Republican presidential Sen. Ted Cruz and Sen. Marco Rubio are not expected to vote for an Obamacare repeal Friday. Pictured: Cruz (left) and Rubio are shown on the House floor after an address from Pope Francis, Sept. 24, 2015. Reuters

Three senators, two of them Republican presidential candidates, declared Thursday that they would not vote in favor of a bill to repeal Obamacare. Instead, they want total annihilation. The bill in question leaves some parts of the bill intact, and Sen. Marco Rubio, R-Fla., Sen. Ted Cruz, R-Texas, and Sen. Mike Lee, R-Utah, all say that’s unacceptable.

The bill, which the House of Representatives will consider Friday, would repeal a large portion of President Barack Obama’s signature healthcare law and end federal funding for Planned Parenthood. The opposition from Rubio, Cruz and Lee means that the bill is in jeopardy and may not make it to Obama’s desk.

“On Friday the House of Representatives is set to vote on a reconciliation bill that repeals only parts of Obamacare. This simply isn’t good enough. Each of us campaigned on a promise to fully repeal Obamacare and a reconciliation bill is the best way to send such legislation to President Obama’s desk,” the trio wrote in a joint statement issued Thursday. “If this bill cannot be amended so that it fully repeals Obamacare pursuant to Senate rules, we cannot support this bill. With millions of Americans now getting health premium increase notices in the mail, we owe our constituents nothing less .”

Obamacare has become a major point of contention between Democrats and Republicans, and it’s passage is partly responsible for the wave of public sentiment against the Democratic party that ushered in both Rubio and Cruz.
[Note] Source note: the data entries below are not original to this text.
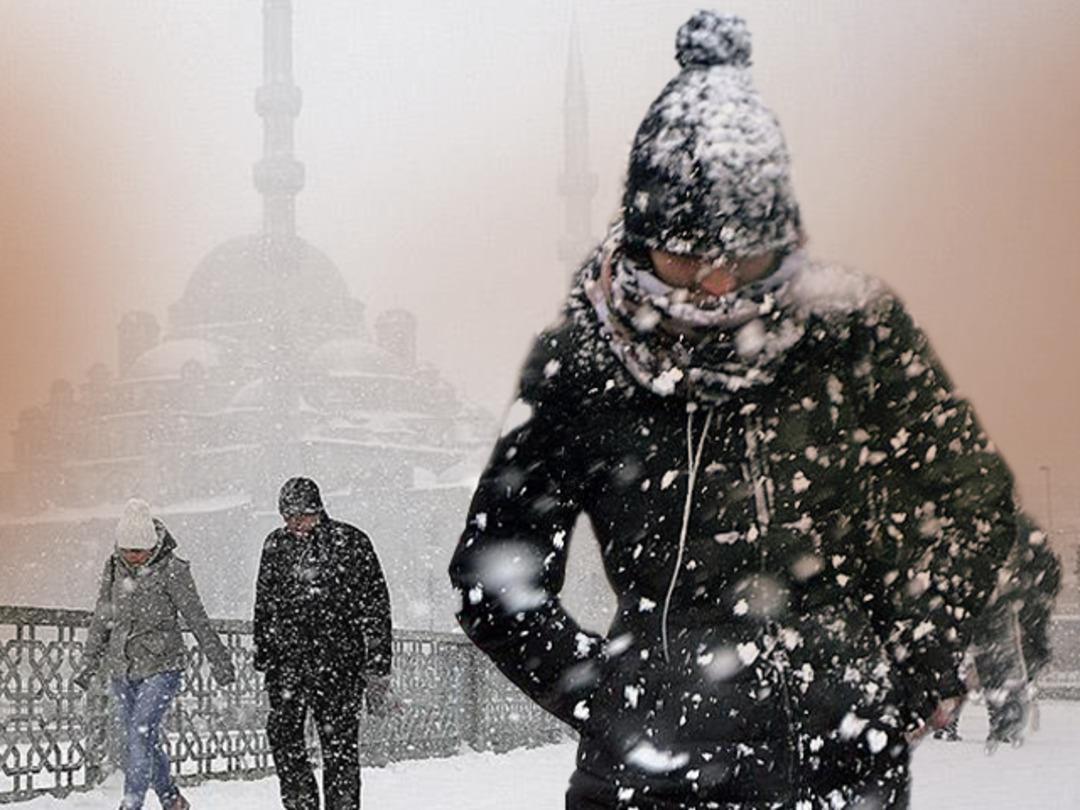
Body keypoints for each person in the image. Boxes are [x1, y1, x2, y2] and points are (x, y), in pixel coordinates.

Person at [449, 11, 1031, 809]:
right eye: (686, 256)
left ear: (782, 237)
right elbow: (495, 575)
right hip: (649, 784)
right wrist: (614, 700)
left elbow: (970, 496)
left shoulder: (852, 333)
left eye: (745, 256)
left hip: (844, 772)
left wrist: (918, 654)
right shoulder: (584, 366)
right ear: (640, 238)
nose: (718, 285)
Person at [74, 497, 236, 810]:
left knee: (140, 733)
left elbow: (196, 617)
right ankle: (171, 799)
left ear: (152, 545)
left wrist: (220, 661)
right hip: (122, 667)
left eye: (139, 551)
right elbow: (102, 616)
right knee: (141, 738)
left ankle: (131, 804)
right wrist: (88, 662)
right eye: (127, 550)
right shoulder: (113, 567)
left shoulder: (173, 570)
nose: (133, 557)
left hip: (163, 666)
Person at [254, 477, 393, 810]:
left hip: (339, 664)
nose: (295, 524)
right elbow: (264, 603)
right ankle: (301, 804)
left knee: (340, 748)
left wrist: (378, 664)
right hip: (288, 663)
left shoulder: (351, 542)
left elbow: (376, 607)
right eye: (288, 517)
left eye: (301, 515)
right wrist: (264, 653)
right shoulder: (275, 545)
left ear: (317, 510)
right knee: (284, 739)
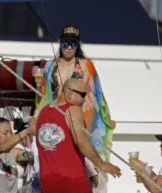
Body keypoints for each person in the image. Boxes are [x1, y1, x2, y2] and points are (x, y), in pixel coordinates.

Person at [35, 78, 121, 193]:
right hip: (73, 179)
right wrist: (101, 164)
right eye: (82, 95)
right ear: (69, 93)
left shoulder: (43, 112)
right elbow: (81, 140)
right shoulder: (72, 110)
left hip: (48, 179)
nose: (84, 99)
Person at [37, 25, 114, 163]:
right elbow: (44, 94)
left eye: (74, 44)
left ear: (78, 45)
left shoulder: (86, 65)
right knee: (58, 156)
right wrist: (37, 116)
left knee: (81, 156)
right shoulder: (50, 65)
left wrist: (106, 117)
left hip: (78, 116)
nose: (69, 47)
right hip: (56, 116)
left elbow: (97, 95)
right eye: (66, 43)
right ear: (60, 43)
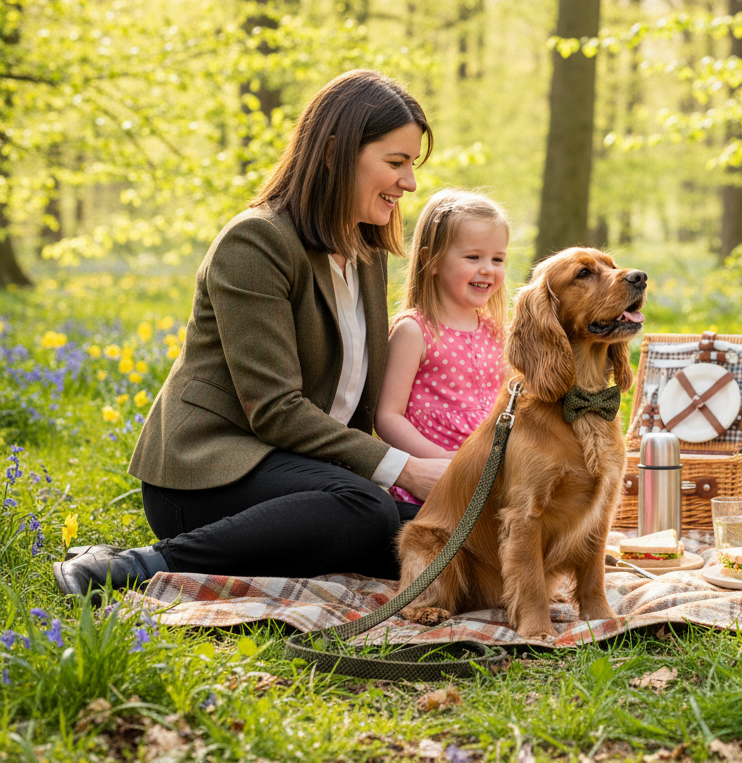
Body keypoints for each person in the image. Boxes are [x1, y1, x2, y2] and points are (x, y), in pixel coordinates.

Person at [54, 69, 451, 598]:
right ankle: (133, 566)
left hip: (308, 478)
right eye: (396, 163)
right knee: (367, 509)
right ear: (334, 153)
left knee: (436, 537)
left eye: (412, 165)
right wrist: (405, 468)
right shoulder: (256, 243)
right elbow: (274, 408)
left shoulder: (367, 253)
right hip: (205, 477)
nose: (410, 183)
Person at [376, 189, 510, 504]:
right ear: (431, 261)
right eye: (473, 257)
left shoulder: (497, 332)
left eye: (498, 258)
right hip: (433, 484)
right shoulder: (415, 330)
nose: (488, 268)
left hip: (489, 477)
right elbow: (388, 417)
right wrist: (439, 461)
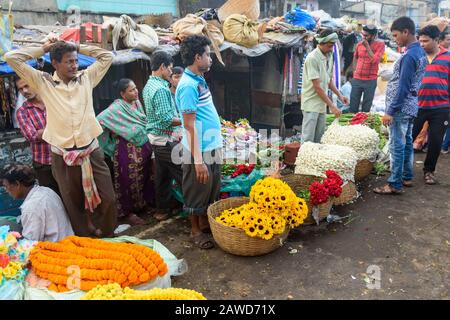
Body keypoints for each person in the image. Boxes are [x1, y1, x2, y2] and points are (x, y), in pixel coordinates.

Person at [5, 40, 117, 237]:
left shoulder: (86, 77)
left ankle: (107, 234)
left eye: (75, 61)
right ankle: (85, 241)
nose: (74, 65)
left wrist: (78, 47)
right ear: (55, 63)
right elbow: (11, 58)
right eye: (69, 61)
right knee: (73, 204)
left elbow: (107, 56)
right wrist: (44, 49)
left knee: (108, 198)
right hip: (62, 155)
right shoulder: (43, 82)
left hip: (91, 150)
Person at [176, 35, 223, 249]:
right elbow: (189, 125)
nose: (211, 59)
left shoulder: (198, 79)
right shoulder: (187, 86)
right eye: (208, 54)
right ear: (197, 57)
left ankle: (204, 223)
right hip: (199, 150)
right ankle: (195, 231)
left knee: (210, 187)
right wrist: (197, 160)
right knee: (196, 189)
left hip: (211, 146)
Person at [374, 17, 427, 195]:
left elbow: (403, 87)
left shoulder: (410, 55)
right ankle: (407, 176)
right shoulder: (419, 52)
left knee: (397, 145)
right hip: (411, 105)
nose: (395, 39)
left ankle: (394, 184)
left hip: (401, 107)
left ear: (406, 32)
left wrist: (390, 111)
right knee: (406, 143)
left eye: (396, 35)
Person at [97, 79, 155, 225]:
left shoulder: (137, 102)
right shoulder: (116, 108)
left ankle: (142, 205)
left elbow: (141, 121)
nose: (136, 92)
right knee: (126, 181)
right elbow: (99, 120)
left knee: (144, 177)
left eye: (135, 88)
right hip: (126, 150)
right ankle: (126, 213)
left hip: (143, 147)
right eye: (131, 90)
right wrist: (112, 141)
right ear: (123, 94)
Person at [144, 51, 183, 222]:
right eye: (170, 69)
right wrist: (187, 120)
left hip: (157, 139)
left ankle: (162, 210)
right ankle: (193, 212)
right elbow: (166, 119)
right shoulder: (160, 89)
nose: (170, 72)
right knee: (185, 173)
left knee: (163, 176)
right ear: (162, 67)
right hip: (164, 140)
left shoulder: (149, 84)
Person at [412, 25, 450, 184]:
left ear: (436, 40)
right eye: (420, 41)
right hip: (417, 105)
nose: (422, 44)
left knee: (435, 141)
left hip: (440, 107)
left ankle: (429, 171)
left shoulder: (447, 57)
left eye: (426, 41)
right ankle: (398, 166)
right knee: (408, 137)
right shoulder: (416, 56)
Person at [0, 164, 73, 242]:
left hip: (56, 249)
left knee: (3, 225)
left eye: (6, 186)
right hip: (67, 240)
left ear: (17, 184)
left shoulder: (31, 207)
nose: (7, 191)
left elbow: (30, 245)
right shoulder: (46, 190)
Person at [301, 29, 347, 143]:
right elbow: (317, 87)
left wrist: (340, 95)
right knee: (308, 139)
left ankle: (315, 160)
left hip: (322, 104)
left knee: (319, 138)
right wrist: (332, 106)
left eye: (332, 46)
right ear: (321, 43)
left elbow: (328, 80)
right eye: (329, 46)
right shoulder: (312, 58)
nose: (331, 49)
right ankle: (304, 160)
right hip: (311, 103)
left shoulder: (329, 56)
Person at [15, 77, 59, 194]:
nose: (24, 91)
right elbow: (32, 136)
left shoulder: (54, 101)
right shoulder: (22, 111)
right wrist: (58, 129)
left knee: (71, 196)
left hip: (64, 158)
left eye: (27, 86)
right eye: (20, 89)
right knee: (51, 198)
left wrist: (42, 132)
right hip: (43, 164)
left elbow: (68, 124)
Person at [349, 25, 385, 113]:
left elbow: (375, 60)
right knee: (353, 107)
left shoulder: (380, 44)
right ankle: (352, 126)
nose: (364, 37)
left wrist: (367, 47)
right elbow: (355, 58)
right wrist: (354, 72)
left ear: (373, 36)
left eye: (366, 36)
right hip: (357, 79)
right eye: (363, 35)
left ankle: (363, 126)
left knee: (366, 108)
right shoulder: (359, 44)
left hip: (370, 80)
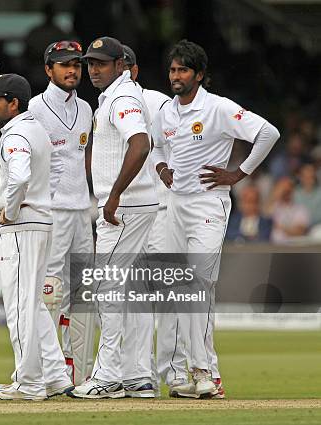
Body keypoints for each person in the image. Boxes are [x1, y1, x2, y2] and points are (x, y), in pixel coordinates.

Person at [151, 39, 280, 398]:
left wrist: (238, 173)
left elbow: (268, 133)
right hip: (175, 205)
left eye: (183, 70)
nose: (176, 76)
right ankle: (186, 375)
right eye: (173, 70)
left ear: (200, 75)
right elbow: (156, 145)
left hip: (208, 205)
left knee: (198, 287)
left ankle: (206, 372)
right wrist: (161, 166)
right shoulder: (167, 112)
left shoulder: (218, 108)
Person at [70, 37, 158, 399]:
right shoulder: (115, 97)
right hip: (136, 204)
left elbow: (141, 143)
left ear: (120, 64)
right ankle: (137, 374)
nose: (93, 70)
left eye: (102, 63)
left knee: (107, 288)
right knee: (132, 290)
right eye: (91, 63)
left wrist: (116, 193)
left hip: (125, 206)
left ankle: (107, 376)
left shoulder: (121, 99)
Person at [0, 74, 73, 400]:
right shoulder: (34, 129)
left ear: (13, 103)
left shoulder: (17, 134)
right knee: (32, 305)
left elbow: (18, 175)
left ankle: (28, 382)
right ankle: (56, 375)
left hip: (22, 226)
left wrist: (11, 207)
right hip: (40, 222)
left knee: (20, 307)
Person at [121, 44, 191, 398]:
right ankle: (140, 374)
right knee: (134, 297)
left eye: (123, 67)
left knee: (168, 293)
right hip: (130, 213)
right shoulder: (107, 106)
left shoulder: (159, 102)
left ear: (132, 70)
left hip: (161, 209)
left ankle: (176, 373)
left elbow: (177, 150)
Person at [28, 40, 94, 385]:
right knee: (50, 292)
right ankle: (44, 373)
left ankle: (78, 374)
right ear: (48, 69)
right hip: (51, 212)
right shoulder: (34, 108)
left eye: (76, 65)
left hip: (82, 209)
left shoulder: (87, 109)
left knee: (83, 295)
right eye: (64, 64)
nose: (72, 70)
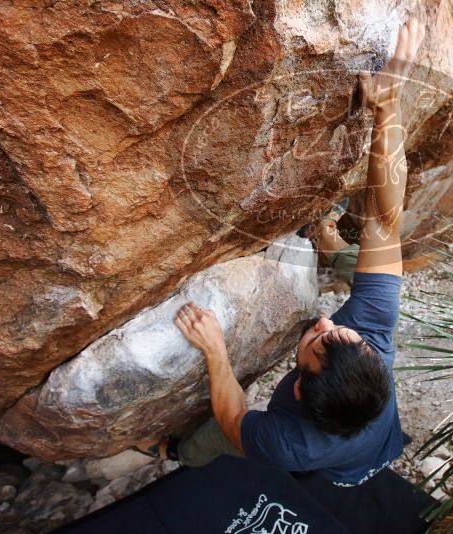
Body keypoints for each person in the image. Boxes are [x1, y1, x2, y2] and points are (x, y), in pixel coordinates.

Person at [137, 18, 425, 487]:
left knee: (215, 439)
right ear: (371, 355)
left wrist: (214, 349)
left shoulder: (289, 442)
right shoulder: (373, 340)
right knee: (369, 273)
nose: (325, 322)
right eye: (344, 335)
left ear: (294, 387)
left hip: (346, 467)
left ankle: (175, 453)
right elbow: (385, 220)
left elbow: (233, 415)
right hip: (373, 424)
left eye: (315, 342)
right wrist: (387, 109)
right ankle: (326, 236)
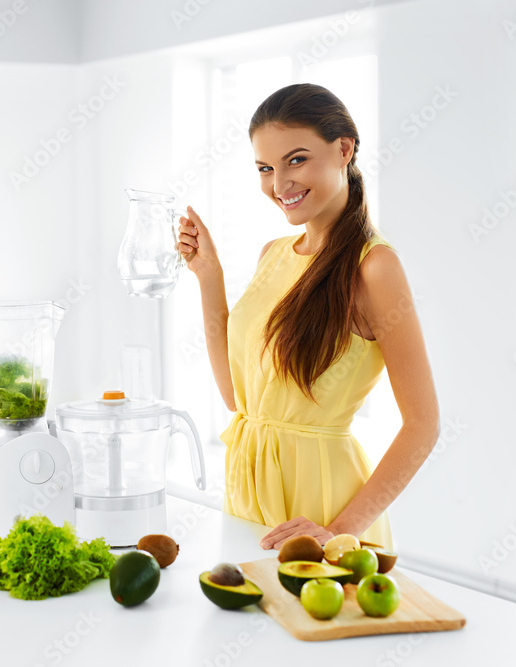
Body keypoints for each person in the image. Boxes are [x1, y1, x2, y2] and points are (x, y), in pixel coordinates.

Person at [177, 83, 440, 552]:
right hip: (245, 498)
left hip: (322, 513)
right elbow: (240, 400)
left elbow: (423, 425)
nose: (279, 185)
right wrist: (208, 277)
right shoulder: (272, 255)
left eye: (296, 160)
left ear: (344, 150)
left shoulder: (374, 267)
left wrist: (339, 529)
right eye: (265, 168)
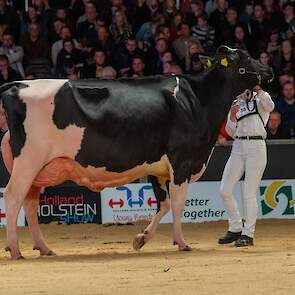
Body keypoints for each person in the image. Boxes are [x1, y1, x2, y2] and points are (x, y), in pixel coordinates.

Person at [219, 85, 274, 247]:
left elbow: (271, 106)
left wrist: (259, 90)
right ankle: (235, 227)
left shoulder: (261, 98)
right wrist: (233, 117)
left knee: (249, 192)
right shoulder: (236, 102)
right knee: (224, 190)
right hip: (238, 145)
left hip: (256, 145)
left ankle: (248, 234)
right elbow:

Rubio and Cruz find themselves in a pretty close race with one another in the presidential race. Rubio places fourth in averages of national polls, at 9 percent of the vote, just above Cruz’s 8 percent. They are both far behind the two frontrunners, real estate magnate Donald Trump and retired neurosurgeon Ben Carson.

Though they trail the front-runners, they are the highest polling candidates in the Republican nominating field who have actually been elected into public office. They are also ahead of former Florida Gov. Jeb Bush, who was once seen as an almost inevitable Republican nominee.